ClickHouse count Function

The count function in ClickHouse is an aggregation function used to count the number of rows or non-null values in a result set. It's commonly used in data analysis to determine the size of datasets or to count occurrences of specific conditions.

Syntax

count([DISTINCT] expr)

Official Documentation

Example Usage

-- Count total number of rows
SELECT count(*) FROM users;

-- Count non-null values in a specific column
SELECT count(email) FROM users;

-- Count distinct values
SELECT count(DISTINCT country) FROM users;

-- Count with condition
SELECT count(*) FROM orders WHERE status = 'completed';

Common Issues

Performance impact when using count(DISTINCT) on high-cardinality columns.
Misunderstanding between count(*) and count(column_name) when dealing with NULL values.

Best Practices

Use count(*) for counting rows, including NULL values.
For better performance on large datasets, consider using approximate count distinct functions like uniqHLL12 for high-cardinality columns.
When possible, push down filters to reduce the amount of data processed before counting.

Frequently Asked Questions

Q: What's the difference between count(*) and count(1)?
A: In ClickHouse, there is no practical difference between count(*) and count(1). Both count the number of rows, including those with NULL values in any column.

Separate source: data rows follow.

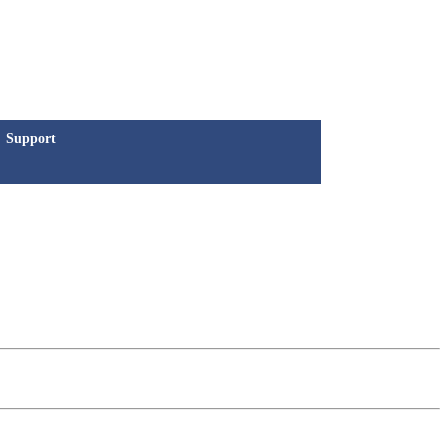
Support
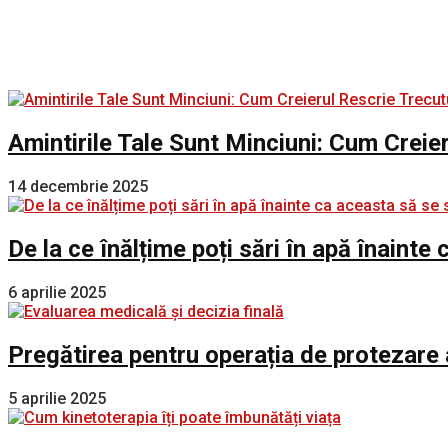
Amintirile Tale Sunt Minciuni: Cum Creie
14 decembrie 2025
De la ce înălțime poți sări în apă înaint
6 aprilie 2025
Pregătirea pentru operația de protezare 
5 aprilie 2025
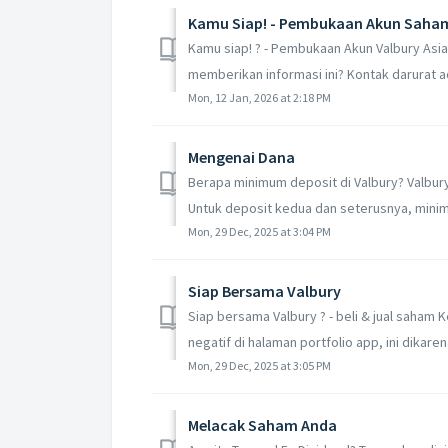
Kamu Siap! - Pembukaan Akun Saham
Kamu siap! ? - Pembukaan Akun Valbury Asi
memberikan informasi ini? Kontak darurat a
Mon, 12 Jan, 2026 at 2:18 PM
Mengenai Dana
Berapa minimum deposit di Valbury? Valbur
Untuk deposit kedua dan seterusnya, minim
Mon, 29 Dec, 2025 at 3:04 PM
Siap Bersama Valbury
Siap bersama Valbury ? - beli & jual saham 
negatif di halaman portfolio app, ini dikarena
Mon, 29 Dec, 2025 at 3:05 PM
Melacak Saham Anda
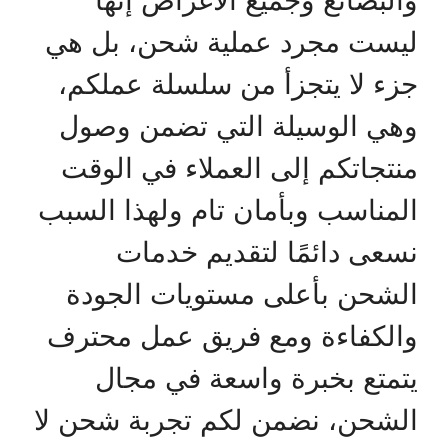
والبضائع وجميع الاغراض إنها
ليست مجرد عملية شحن، بل هي
جزء لا يتجزأ من سلسلة عملكم،
وهي الوسيلة التي تضمن وصول
منتجاتكم إلى العملاء في الوقت
المناسب وبأمان تام ولهذا السبب
نسعى دائمًا لتقديم خدمات
الشحن بأعلى مستويات الجودة
والكفاءة ومع فريق عمل محترف
يتمتع بخبرة واسعة في مجال
الشحن، نضمن لكم تجربة شحن لا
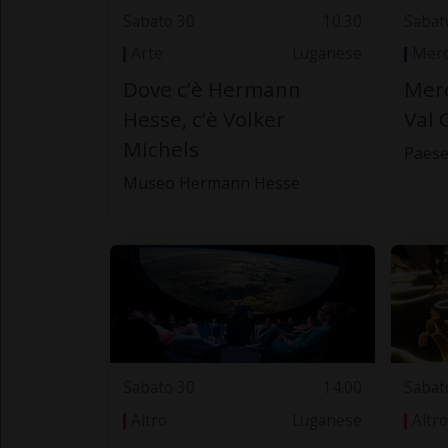
Sabato 30
10.30
Sabat
Arte
Luganese
Merc
Dove c’è Hermann
Merc
Hesse, c’è Volker
Val 
Michels
Paes
Museo Hermann Hesse
Sabato 30
14.00
Sabat
Altro
Luganese
Altro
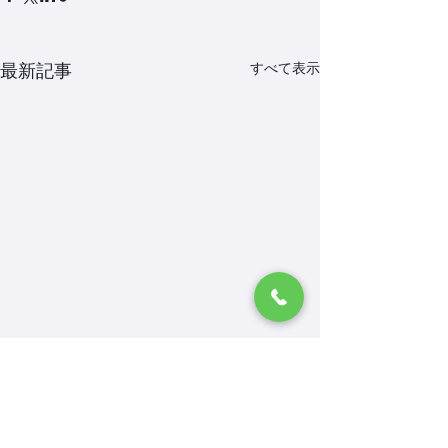
すべて表示
最新記事
一時保育の受け
開します
コメント
体育教室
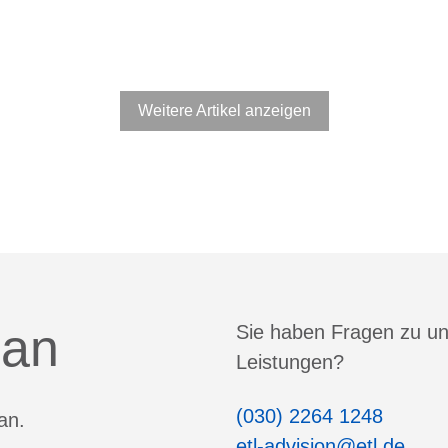
Weitere Artikel anzeigen
 an
Sie haben Fragen zu u
Leistungen?
(030) 2264 1248
an.
etl-advision@etl.de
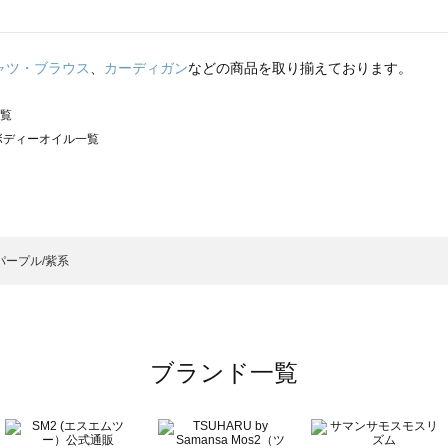
ャツ・ブラウス
、
カーディガン
などの商品を取り揃えております。
一覧
）のボディーオイル一覧
サモスモス）のボディーオイル一覧
ル一覧
ディーオイル一覧
）のボディーオイル一覧
パープル/紫系
イル一覧
ブランド一覧
ル一覧
覧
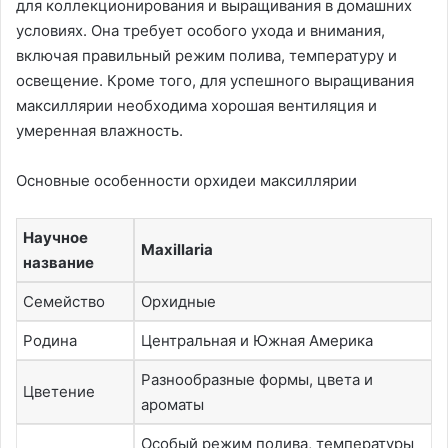
для коллекционирования и выращивания в домашних
условиях. Она требует особого ухода и внимания,
включая правильный режим полива, температуру и
освещение. Кроме того, для успешного выращивания
максиллярии необходима хорошая вентиляция и
умеренная влажность.
Основные особенности орхидеи максиллярии
Научное
Maxillaria
название
Семейство
Орхидные
Родина
Центральная и Южная Америка
Разнообразные формы, цвета и
Цветение
ароматы
Особый режим полива, температуры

Q: How does count() handle NULL values?
A: count(column_name) excludes NULL values, while count(*) includes all rows regardless of NULL values in any column.

Q: Can count() be used with window functions in ClickHouse?
A: Yes, count() can be used as a window function in ClickHouse. For example: count(*) OVER (PARTITION BY department).

Q: Is there a way to optimize count() for large tables?
A: For large tables, you can improve performance by using approximate counting methods like approx_count_distinct() or by leveraging ClickHouse's sampling feature.

Q: How can I combine count() with other aggregations efficiently?
A: You can combine count() with other aggregations in a single query to minimize data scans. For example: SELECT count(*), avg(salary), max(age) FROM employees.